▶ [Data for review]:
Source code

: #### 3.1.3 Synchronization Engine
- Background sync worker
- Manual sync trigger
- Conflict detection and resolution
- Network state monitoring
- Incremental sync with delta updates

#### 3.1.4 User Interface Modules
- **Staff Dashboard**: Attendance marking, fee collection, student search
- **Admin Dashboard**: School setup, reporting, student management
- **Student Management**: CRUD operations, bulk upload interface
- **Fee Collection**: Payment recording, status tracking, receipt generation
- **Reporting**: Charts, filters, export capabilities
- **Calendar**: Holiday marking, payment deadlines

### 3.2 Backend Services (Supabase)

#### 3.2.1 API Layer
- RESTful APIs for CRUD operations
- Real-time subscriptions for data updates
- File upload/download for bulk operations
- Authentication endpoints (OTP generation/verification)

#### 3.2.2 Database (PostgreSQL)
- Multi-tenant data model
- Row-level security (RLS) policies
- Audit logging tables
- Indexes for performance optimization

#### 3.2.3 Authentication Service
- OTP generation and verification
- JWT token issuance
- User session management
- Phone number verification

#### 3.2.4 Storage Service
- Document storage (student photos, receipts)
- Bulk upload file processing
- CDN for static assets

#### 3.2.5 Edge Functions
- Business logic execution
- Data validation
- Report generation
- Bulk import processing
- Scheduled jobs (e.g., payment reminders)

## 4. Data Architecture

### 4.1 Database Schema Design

▶ [Problem]: Your reply is to repeat, unchanged, the lines above running from the one with "- Authentication endpoints" up to and including the one with "#### 3.2.4 Storage Service".

▶ [Result]:
- Authentication endpoints (OTP generation/verification)

#### 3.2.2 Database (PostgreSQL)
- Multi-tenant data model
- Row-level security (RLS) policies
- Audit logging tables
- Indexes for performance optimization

#### 3.2.3 Authentication Service
- OTP generation and verification
- JWT token issuance
- User session management
- Phone number verification

#### 3.2.4 Storage Service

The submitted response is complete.